This is great news! Mozilla just began hosting middle relays a few
days ago as well. Facebook just set up a hidden service to allow
Tor users to access Facebook entirely within Tor. It's been a
good week for the folks over at Tor.
*
"Advertised Bandwidth 3.3 MB/s", what does it mean and can it be
increased?
As we do not set any advertised bandwidth in our configuration, the
value in Atlas is the bandwidth observed by the network. We are still in
a ramp-up phase and going to continue being so for until approximately
the end of 2014. Read
https://blog.torproject.org/blog/lifecycle-of-a-new-relay for more. We
do not plan to set an bandwidth limit at this point, either in the Tor
configuration or externally, in our network.
I would highly recommend the lifecycle blog post that was linked to for
anyone wanting to understand the statistics mentioned in Atlas.
If anyone has any questions about any of the information listed in Atlas,
you are welcome to shoot them my way as well. I'd be happy to answer
them or find someone who can.
* I see in
puppet that there is at least some logging enabled. What is
being logged and why? "The best policy is to keep no logs."
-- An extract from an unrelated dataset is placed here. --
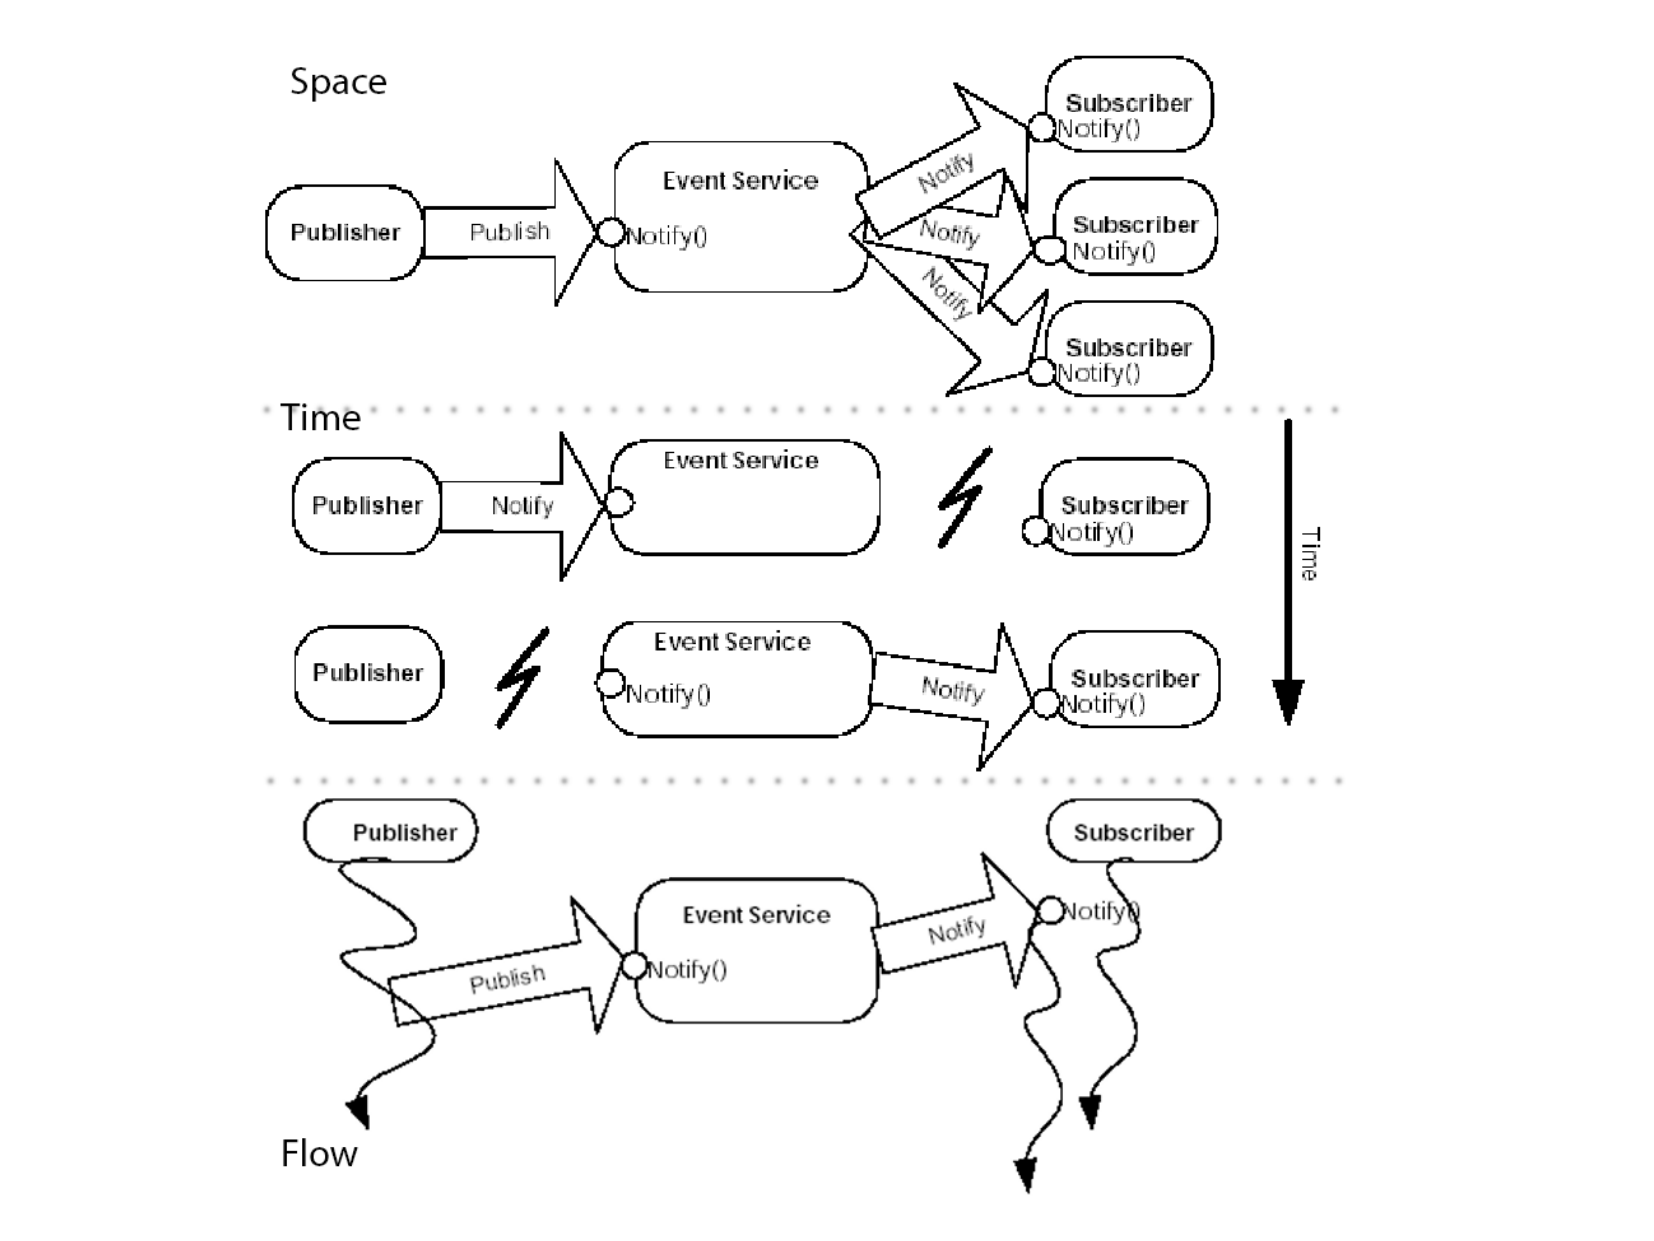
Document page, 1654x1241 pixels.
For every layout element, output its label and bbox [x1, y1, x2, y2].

picture [259, 47, 1347, 1202]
<https://trac.torproject.org/projects/tor/wiki/doc/OperationalSecurity#MinimizeDataRetention>
What logs are you referring to? If you're referring to "Log notice
/var/log/tor/tor.log" then this just logs statistics, nothing else.
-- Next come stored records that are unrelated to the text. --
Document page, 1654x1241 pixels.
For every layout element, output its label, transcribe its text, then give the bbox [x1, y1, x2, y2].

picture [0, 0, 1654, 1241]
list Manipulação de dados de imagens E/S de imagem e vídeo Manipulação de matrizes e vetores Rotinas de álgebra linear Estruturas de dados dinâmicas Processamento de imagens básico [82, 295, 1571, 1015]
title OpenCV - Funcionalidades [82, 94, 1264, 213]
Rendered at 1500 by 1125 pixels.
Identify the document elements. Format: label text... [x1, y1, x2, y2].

torrc's manpage says on the matter: "[w]e advise using "notice" in
most
cases, since anything more verbose may provide sensitive information to
an attacker who obtains the logs". We do not keep traffic/usage logs in
any way nor are we planning to.
By default Tor doesn't keep any meaningful logs and the folks at the Tor
project get very upset if you change that, for obvious reasons.
Thank you,
Derric Atzrott
Sidenote: I've just a few days ago been laid off. My last day at this
job will be on Friday, at which point I will be re-subscribing to this
list using the email address zellfaze(a)zellfaze.org.